▶ Data extract
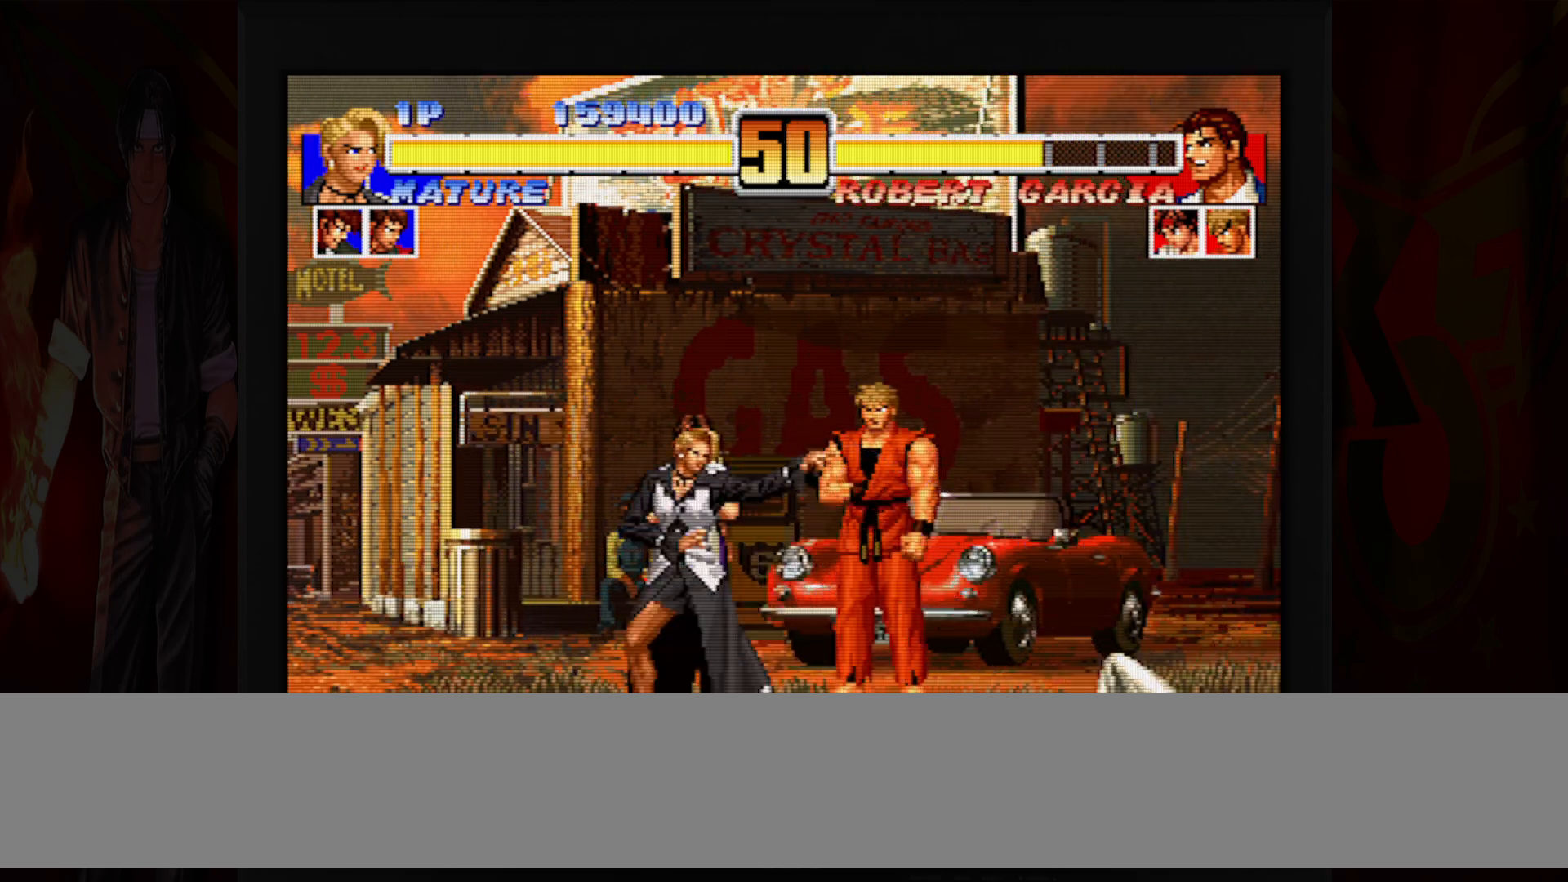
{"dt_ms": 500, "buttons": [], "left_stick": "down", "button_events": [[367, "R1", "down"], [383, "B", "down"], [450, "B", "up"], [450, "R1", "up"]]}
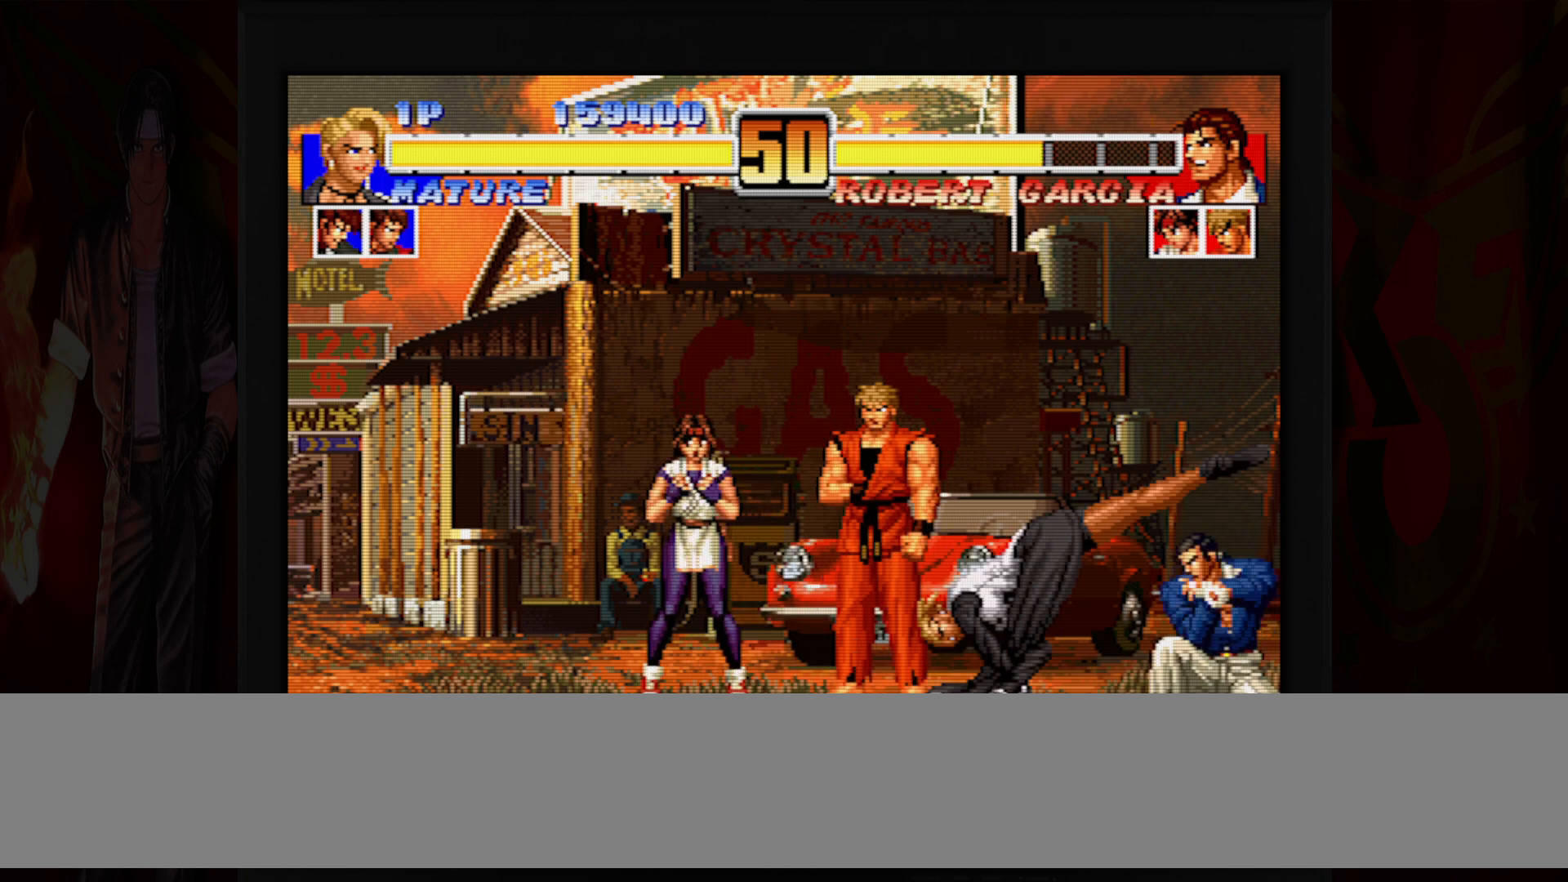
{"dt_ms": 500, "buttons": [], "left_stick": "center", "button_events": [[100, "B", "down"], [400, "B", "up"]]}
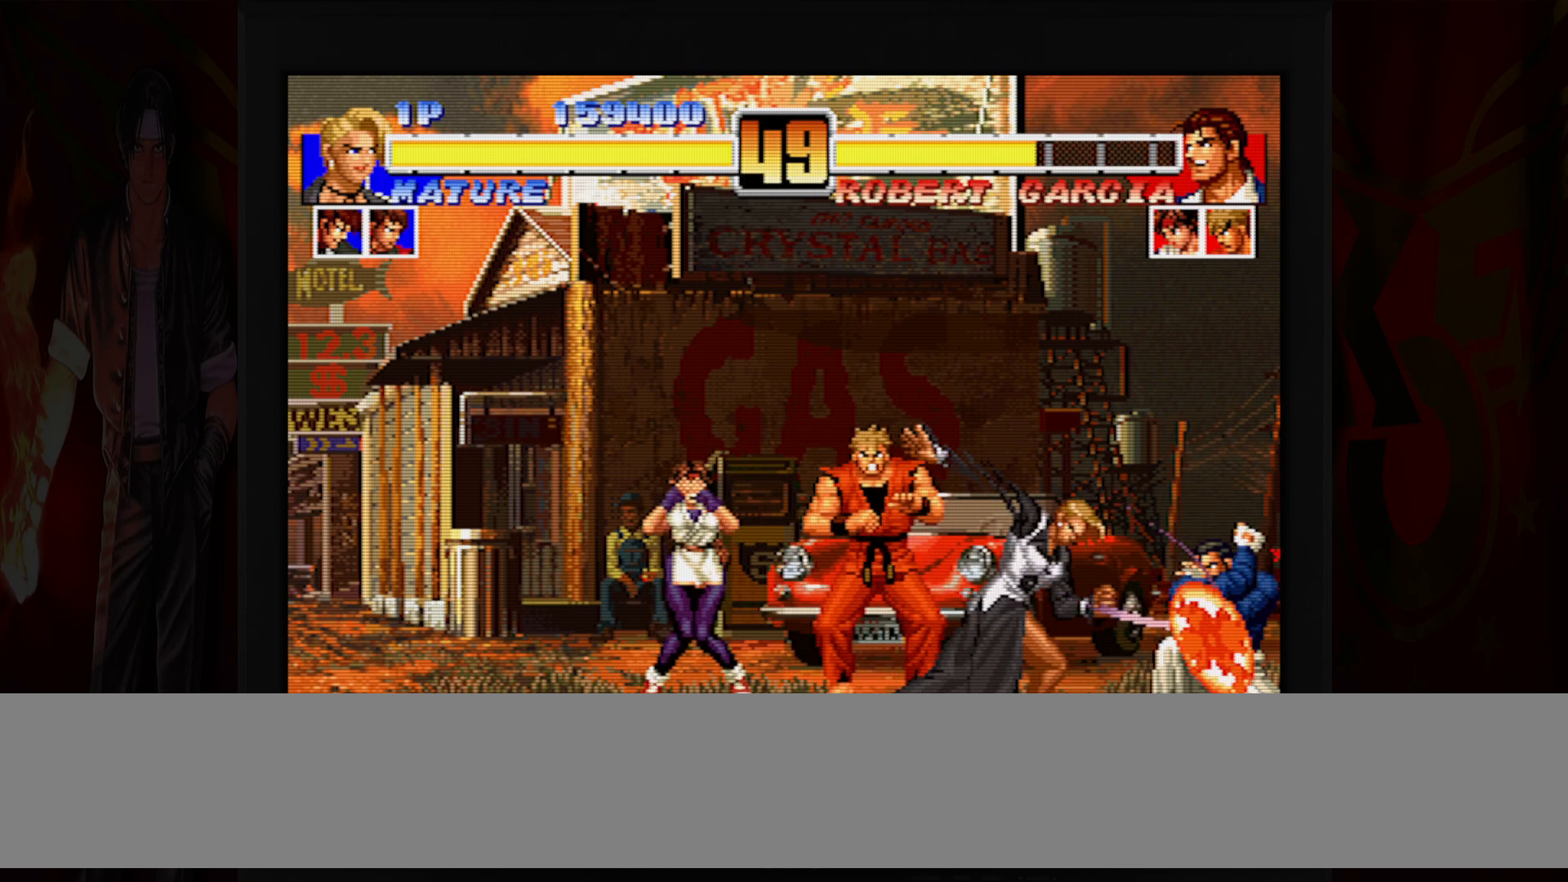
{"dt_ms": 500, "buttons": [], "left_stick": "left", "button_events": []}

▶ Exercise brief
Leave out the pictures. Transcribe the rest of the listing above exactly.

▶ Task solution
{"dt_ms": 500, "buttons": [], "left_stick": "down", "button_events": [[367, "R1", "down"], [383, "B", "down"], [450, "B", "up"], [450, "R1", "up"]]}
{"dt_ms": 500, "buttons": [], "left_stick": "center", "button_events": [[100, "B", "down"], [400, "B", "up"]]}
{"dt_ms": 500, "buttons": [], "left_stick": "left", "button_events": []}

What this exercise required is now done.